Apesar da evidente fragilidade do cessar-fogo alcançado entre os EUA e o Irão, evidenciada pelos recentes ataques de Israel ao Líbano, o governo espanhol anunciou que vai retomar a sua missão diplomática em Teerão.
O ministro dos Negócios Estrangeiros**,** José Manuel Albares, anunciou esta quinta-feira a reabertura da embaixada espanhola no Irão, após o seu encerramento a 7 de março, na sequência da retirada de todo o seu pessoal diplomático devido à ofensiva desencadeada pelos Estados Unidos e Israel contra o Irão.
"Dei hoje instruções ao nosso embaixador em Teerão para que regresse, reabra a embaixada espanhola em Teerão e se junte, de todos os vetores possíveis, incluindo a capital iraniana, a este esforço de paz", revelou Albares em declarações à imprensa.
A embaixada, chefiada pelo embaixador Antonio Sánchez-Benedito, que teve de ser evacuada devido à escalada das hostilidades, será reaberta agora que foi anunciado um cessar-fogo entre os Estados Unidos e o Irão, que inclui a cessação das hostilidades durante duas semanas e a reabertura do Estreito de Ormuz, que permanece praticamente fechado desde o início do conflito.
No entanto, a escalada da ofensiva israelita no sul do Líbano, que há semanas visa punir duramente a presença do grupo Hezbollah, pôs em evidência a fragilidade do acordo alcançado entre Washington e Teerão. O Irão garantiu que voltou a fechar o estreito devido aos últimos ataques das tropas israelitas.
"Temos duas semanas pela frente, nas quais esperamos que todos estejam empenhados em negociar, como a Espanha tem estado desde o primeiro dia", disse Albares, à chegada ao Congresso dos Deputados para comparecer perante a Comissão dos Assuntos Externos e explicar a posição do governo espanhol sobre o conflito no Médio Oriente.

(Dados de previsão de caixas delimitadoras)

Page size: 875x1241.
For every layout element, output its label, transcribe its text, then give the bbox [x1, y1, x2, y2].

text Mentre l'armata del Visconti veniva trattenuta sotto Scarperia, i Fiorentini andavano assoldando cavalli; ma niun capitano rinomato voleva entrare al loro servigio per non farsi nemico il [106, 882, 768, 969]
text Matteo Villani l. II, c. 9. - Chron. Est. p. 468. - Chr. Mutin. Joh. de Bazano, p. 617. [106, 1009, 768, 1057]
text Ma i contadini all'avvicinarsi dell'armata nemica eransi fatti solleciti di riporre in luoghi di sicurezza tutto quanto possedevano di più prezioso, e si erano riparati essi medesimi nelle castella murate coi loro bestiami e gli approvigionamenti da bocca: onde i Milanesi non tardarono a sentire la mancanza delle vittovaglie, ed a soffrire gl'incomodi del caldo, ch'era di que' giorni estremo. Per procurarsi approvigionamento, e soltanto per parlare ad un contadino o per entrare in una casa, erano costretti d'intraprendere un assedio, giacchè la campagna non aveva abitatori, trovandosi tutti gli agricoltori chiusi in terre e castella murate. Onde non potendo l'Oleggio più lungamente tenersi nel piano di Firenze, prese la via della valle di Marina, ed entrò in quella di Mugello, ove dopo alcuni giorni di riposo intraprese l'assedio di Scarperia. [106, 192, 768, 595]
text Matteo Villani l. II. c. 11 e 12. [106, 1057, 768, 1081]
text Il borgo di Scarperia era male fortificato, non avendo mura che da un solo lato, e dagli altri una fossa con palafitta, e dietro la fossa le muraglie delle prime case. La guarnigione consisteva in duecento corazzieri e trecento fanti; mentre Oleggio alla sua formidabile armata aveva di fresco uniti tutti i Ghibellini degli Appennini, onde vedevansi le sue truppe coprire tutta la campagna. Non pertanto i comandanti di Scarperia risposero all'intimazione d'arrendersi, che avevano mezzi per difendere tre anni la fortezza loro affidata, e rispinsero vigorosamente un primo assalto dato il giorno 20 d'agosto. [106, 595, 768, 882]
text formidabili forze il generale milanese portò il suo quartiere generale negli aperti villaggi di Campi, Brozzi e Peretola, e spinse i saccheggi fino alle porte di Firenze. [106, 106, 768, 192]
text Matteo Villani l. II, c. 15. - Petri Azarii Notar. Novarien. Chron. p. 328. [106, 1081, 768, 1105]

- _EXERCÍCIO 1_
Por favor, reescreva em forma de lista o parágrafo do texto sobre a embaixada espanhola em Teerão que começa por "A embaixada, chefiada pelo embaixador", mantendo os factos principais.
- _EXERCÍCIO 2_
Escreva a continuação do texto sobre a embaixada espanhola em Teerão, a partir da última frase apresentada.

- _A SUA RESPOSTA 1_
- A embaixada é chefiada pelo embaixador Antonio Sánchez-Benedito.
- Teve de ser evacuada devido à escalada das hostilidades.
- Será reaberta agora que foi anunciado um cessar-fogo entre os Estados Unidos e o Irão.
- O cessar-fogo inclui a cessação das hostilidades durante duas semanas e a reabertura do Estreito de Ormuz.
- O Estreito de Ormuz permanece praticamente fechado desde o início do conflito.

- _A SUA RESPOSTA 2_
Tensão entre Espanha e Israel estende-se agora ao Líbano
A decisão do Ministério dos Negócios Estrangeiros faz parte de uma campanha do governo do primeiro-ministro Pedro Sánchez para defender a desescalada na região, continuando a distanciar-se do conflito iniciado por Donald Trump e Benjamin Netanyahu.
"O governo espanhol não vai aplaudir aqueles que incendeiam o mundo porque aparecem com um balde", disse o próprio Sánchez na quarta-feira numa mensagem (fonte em espanhol) no X. "O que precisamos agora é de diplomacia, legalidade internacional e paz".
Também ontem, a ministra da Defesa, Margarita Robles, reuniu-se com o embaixador libanês em Espanha, Hani Chemaitelly, a quem reiterou o compromisso "firme" do governo espanhol com a estabilidade do seu país e com os valores democráticos na região.
Robles apelou à prossecução dos trabalhos para alcançar uma paz duradoura no Médio Oriente, na sequência do acordo de cessar-fogo provisório, e sublinhou que qualquer solução deve incluir o Líbano, algo que tanto os EUA como Israel excluíram de momento.
A ministra espanhola descreveu como "positiva" a trégua provisória alcançada nas últimas horas entre os EUA e o Irão, mas manifestou preocupação com a oposição de Israel ao alargamento do cessar-fogo ao território libanês. "A comunidade internacional não pode aceitar declarações que deixem o Líbano de fora destas negociações", disse Robles, que também destacou o trabalho dos cerca de 700 soldados espanhóis destacados na missão da ONU, obrigados a atuar em condições extremamente difíceis.
Mais tarde, o ministro reuniu-se com o embaixador da Indonésia em Espanha para apresentar as suas condolências pela morte de três soldados indonésios durante o seu serviço no Líbano, onde se encontram sob comando espanhol na missão UNIFIL. Robles insistiu que tanto o Hezbollah como Israel devem cessar os ataques contra os mais de 10.000 capacetes azuis destacados, "que estão a trabalhar pela paz e estabilidade numa das zonas mais tensas do mundo".